Even though the CICC principle was considered heretical within the worldwide applied superconductivity group and dismissed as impractical, below Montgomery’s leadership the MIT group promptly created and proved the idea. Now, every single doing work fusion product in the environment that takes advantage of superconducting magnets employs this conductor, together with tokamaks (e.g., EAST, KSTAR, JT60-SA), helical devices (LHD), and stellarators (Wendelstein 7-X). It is the baseline conductor layout for ITER and has located application in particle accelerators and magnetic levitation.

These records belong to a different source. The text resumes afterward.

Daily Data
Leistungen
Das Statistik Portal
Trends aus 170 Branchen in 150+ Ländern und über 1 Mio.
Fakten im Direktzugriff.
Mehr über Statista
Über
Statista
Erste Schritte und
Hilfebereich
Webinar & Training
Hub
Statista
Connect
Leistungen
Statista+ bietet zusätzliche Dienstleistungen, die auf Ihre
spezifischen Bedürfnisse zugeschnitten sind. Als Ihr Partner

Discovering magnetic levitation and propulsion

In the 1970’s, Montgomery and Kolm from the Francis Bitter Magnet Laboratory collaborated with Richard Thornton from the MIT Division of Electrical Engineering in formulating the “magplane” strategy of magnetic levitation and propulsion. An early demonstration of a design scale system was designed and tested on MIT’s athletic fields. Montgomery and Henry Kolm later on established Magplane Technology, Inc. (MTI) a small company focused on producing sophisticated applications of magnetic levitation and propulsion. A doing the job version of this technological know-how was designed in China, where it was made use of to supply coal from coal mines, avoiding the excessive coal dust and squander resulting from open trucking vehicles. In the 1980’s, Montgomery labored with Peter Marston and Mitch Hoenig, foremost an MIT crew acquiring really significant-scale superconducting magnets for magnetohydrodynamic electric electricity technology.

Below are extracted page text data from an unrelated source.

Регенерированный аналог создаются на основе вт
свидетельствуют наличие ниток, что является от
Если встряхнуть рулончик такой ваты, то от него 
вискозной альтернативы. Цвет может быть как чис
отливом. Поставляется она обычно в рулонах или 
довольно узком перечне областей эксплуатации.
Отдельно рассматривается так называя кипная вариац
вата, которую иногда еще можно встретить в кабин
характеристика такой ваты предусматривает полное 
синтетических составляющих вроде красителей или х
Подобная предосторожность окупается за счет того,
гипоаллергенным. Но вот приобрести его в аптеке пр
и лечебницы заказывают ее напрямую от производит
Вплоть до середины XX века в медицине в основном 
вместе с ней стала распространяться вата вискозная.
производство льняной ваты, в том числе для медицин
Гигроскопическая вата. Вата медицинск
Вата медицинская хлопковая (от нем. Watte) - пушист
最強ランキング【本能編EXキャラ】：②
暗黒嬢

Engineers and experts know that failure can be the very best teacher. Montgomery took that lesson to coronary heart, diagnosing failure mechanisms in substantial magnet units and authoring various meta-studies which analyzed and tabulated the underlying brings about. This get the job done allowed engineers to concentration on the most significant features of their layouts and contributed to the rising reliability of investigation magnets. Following his retirement from MIT in 1996, Montgomery was the founder and president of MTECHNOLOGY Inc., an engineering consultancy which specializes in threat and reliability.

An engineer’s engineer

Joe Minervini, 1 of Montgomery’s proteges, notes: “Bruce was regarded by me and most persons who realized him to be an ‘engineer’s engineer.’ Whilst he always possessed a deep scientific knowing of the technology issue he was attacking, he often seemed to formulate a amazing but realistic engineering remedy. Above his extended occupation at MIT, he shown this time and all over again on a lot of of the most innovative and challenging new technologies created close to regular and superconducting magnets.”

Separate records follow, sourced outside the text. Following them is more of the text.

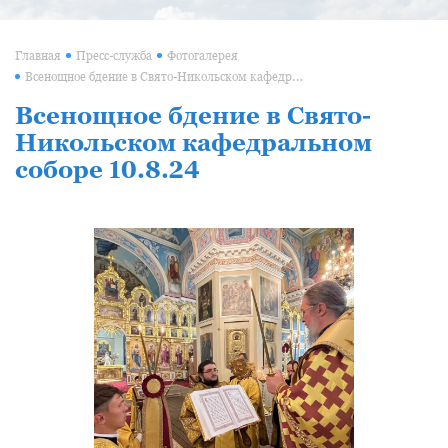
Главная
Пресс-служба
Фотогалерея
Всенощное бдение в Свято-Никольском кафедральном соборе 10.8.24
Всенощное бдение в Свято-
Никольском кафедральном
соборе 10.8.24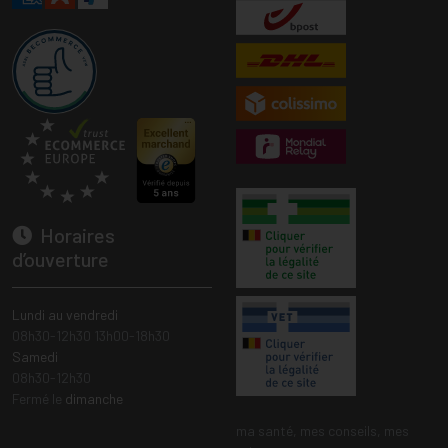
Horaires
d’ouverture
Lundi au vendredi
08h30-12h30 13h00-18h30
Samedi
08h30-12h30
Fermé le
dimanche
ma santé, mes conseils, mes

Outside of the breadth of his technical contributions and committed mentorship, Bruce Montgomery will be remembered for his heat individuality and his quiet, regular demeanor, which was of inestimable benefit when things obtained difficult — a typical occurrence when pushing the envelope in investigate. He had a exceptional ability to take management of contentious technical and administration conversations and to gently pull or drive everybody to an successful consensus and into motion. He will be sorely missed by his close friends, relatives and colleagues.

Montgomery is predeceased by his spouse of 52 years, Nancy Ford Fenn, who passed away in 2006, and by Elizabeth Bartlett Sturges, with whom he spent numerous delighted several years until eventually her passing in 2021. He is survived by his son Timothy Montgomery and his wife Susan of Scituate, Massachusetts daughter Melissa Sweeny and her husband Tom of Groton, Massachusetts as very well as his grandchildren, Jenna Sweeny, Christopher Sweeny, and Benjamin Sweeny.